Alterations in excitatory glutamatergic signalling together with increased astrocytic activation and neuroinflammation have been observed in the brain of individuals with autism. Astrocytes play important roles in developmental corticogenesis and neurogenesis, as well as regulating glutamate receptor signalling and intercellular glutamate levels at the glutamatergic tripartite synapse. The overall aim of my PhD was to investigate astrocytic neuropathology in autism and its potential interaction with disruptions in mGluR5 signalling. I conducted a post-mortem stereological investigation within the white matter of the dorsolateral prefrontal cortex (DLPFC) to assess density of astrocyte and other glia utilising the optical fractionator. In addition, astrocytic somal size was assessed via the nucleator and total astrocyte process length estimated utilising the spaceballs probe. Using an in-vitro approach I then explored the effect of Poly I:C mediated astrocyte activation on mGluR5 glutamatergic signalling. This included assessing levels of the pro-inflammatory markers IL-6 and Rantes using ELISA, gene expression of astrocytic and glutamatergic genes via qPCR, as well as mGluR5 activity using a radioligand binding assay. Finally, I characterised the gene and protein expression of astrocyte markers of human pluriporent stem cells (hPSC) derived astrocytes using qPCR and immunohistochemistry, as well as cytokines levels using ELISA. The current study revealed no change in astrocyte density or activation morphology within the white matter of the DLPFC in autism versus age matched controls. There was also no alteration in astrocyte cell somal size and total process length. In-vitro Poly I:C induced astrocyte activation demonstrated reduced mGluR5 binding and mRNA expression, with disruption to other astrocytic glutamatergic elements. A novel protocol for differentiating.

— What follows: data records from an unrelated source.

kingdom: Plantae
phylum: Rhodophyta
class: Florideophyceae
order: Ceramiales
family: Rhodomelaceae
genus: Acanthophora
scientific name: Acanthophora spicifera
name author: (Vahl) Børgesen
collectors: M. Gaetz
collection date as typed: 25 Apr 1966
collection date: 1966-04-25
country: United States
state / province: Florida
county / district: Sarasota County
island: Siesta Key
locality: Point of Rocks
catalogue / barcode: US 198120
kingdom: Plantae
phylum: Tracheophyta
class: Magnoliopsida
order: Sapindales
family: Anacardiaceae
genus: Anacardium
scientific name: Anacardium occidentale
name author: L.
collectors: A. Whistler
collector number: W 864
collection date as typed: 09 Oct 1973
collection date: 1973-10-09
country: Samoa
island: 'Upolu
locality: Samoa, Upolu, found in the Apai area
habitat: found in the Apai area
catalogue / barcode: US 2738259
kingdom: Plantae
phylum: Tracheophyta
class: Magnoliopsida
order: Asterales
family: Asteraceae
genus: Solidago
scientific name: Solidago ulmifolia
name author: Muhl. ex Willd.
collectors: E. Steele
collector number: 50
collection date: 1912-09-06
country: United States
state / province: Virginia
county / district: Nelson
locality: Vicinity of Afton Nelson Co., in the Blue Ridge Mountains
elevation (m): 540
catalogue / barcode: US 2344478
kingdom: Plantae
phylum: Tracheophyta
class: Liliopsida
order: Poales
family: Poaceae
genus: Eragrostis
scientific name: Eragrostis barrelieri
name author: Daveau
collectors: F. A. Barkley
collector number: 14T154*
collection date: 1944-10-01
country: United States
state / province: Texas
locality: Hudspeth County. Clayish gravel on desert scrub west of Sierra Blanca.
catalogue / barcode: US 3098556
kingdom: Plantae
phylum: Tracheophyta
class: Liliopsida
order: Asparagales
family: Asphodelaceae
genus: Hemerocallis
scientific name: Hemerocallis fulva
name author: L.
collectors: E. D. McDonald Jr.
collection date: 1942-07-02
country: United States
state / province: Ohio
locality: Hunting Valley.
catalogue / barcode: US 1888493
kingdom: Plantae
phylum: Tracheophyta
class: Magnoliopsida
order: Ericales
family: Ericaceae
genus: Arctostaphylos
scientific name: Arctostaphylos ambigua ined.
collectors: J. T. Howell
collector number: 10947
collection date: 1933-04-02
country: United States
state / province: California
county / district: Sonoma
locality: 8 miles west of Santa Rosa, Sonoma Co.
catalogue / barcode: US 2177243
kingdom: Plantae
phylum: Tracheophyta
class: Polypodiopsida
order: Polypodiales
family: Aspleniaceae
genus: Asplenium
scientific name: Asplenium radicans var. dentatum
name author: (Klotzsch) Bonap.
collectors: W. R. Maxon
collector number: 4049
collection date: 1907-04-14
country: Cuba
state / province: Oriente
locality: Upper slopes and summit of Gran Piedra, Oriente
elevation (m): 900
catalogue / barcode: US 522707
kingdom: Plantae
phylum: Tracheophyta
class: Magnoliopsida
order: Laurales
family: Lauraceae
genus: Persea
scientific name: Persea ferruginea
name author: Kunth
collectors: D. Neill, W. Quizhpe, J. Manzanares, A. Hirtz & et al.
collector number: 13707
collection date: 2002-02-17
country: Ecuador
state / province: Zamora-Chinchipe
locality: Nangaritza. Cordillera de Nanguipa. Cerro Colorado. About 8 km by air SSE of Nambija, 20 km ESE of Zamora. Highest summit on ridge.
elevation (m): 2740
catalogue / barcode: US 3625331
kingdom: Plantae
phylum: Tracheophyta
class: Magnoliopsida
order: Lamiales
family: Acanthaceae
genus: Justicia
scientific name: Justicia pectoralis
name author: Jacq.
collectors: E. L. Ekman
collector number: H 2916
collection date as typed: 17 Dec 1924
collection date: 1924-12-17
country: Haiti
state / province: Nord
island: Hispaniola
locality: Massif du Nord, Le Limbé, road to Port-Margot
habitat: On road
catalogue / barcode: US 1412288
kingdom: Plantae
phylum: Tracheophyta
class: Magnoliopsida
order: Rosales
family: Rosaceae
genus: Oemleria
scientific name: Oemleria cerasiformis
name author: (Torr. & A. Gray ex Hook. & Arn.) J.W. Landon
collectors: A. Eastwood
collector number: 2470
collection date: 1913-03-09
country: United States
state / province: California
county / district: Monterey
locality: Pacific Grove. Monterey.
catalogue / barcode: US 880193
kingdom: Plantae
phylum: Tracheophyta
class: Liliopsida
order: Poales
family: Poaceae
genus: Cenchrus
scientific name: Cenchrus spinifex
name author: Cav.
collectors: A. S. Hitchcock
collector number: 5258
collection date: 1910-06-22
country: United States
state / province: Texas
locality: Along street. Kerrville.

human pluripotent stem cells into astrocytes was developed, with hPSC-derived astrocytes displaying morphology similar to that of primary human foetal astrocytes and expressing mature astrocyte markers at the gene and protein level, as well as having the ability to be activated upon exposure to Poly I:C.

My findings suggest that astrocyte activation within the brain in autism may be less severe than previously appreciated, with the absence of severe astrocytic hypertrophy and increased proliferation not observed. Results from the mechanistic in-vitro studies suggest that mGluR5 and glutamatergic signalling dysregulation can occur as a result of astrocyte activation, and that modulation of mGluR5 through positive allosteric modulation may have potential benefits in reversing some of these astrocyte activation mediated glutamatergic disruptions. Finally, our improved protocol for hPSC astrocyte differentiation provides a simple and efficient method to derive mature and functional astrocytes as an in-vitro model for autism and other neurological disorders.